» WORK REQUIRED
Begin at the line containing "Albuquerque (ABQ)" and end at the final line of the entries. Please reproduce those lines exactly.

··· DATA ···

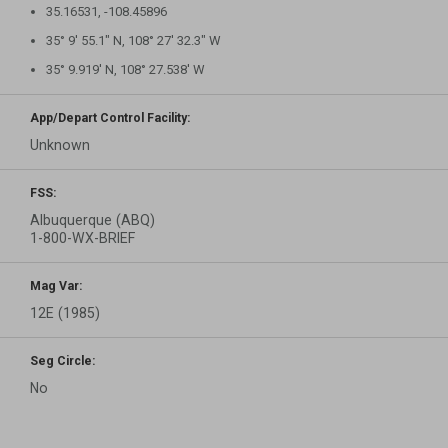
35.16531, -108.45896
35° 9′ 55.1″ N, 108° 27′ 32.3″ W
35° 9.919′ N, 108° 27.538′ W
App/Depart Control Facility:
Unknown
FSS:
Albuquerque (ABQ)
1-800-WX-BRIEF
Mag Var:
12E (1985)
Seg Circle:
No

···

» ANSWER BOX
Albuquerque (ABQ)
1-800-WX-BRIEF
Mag Var:
12E (1985)
Seg Circle:
No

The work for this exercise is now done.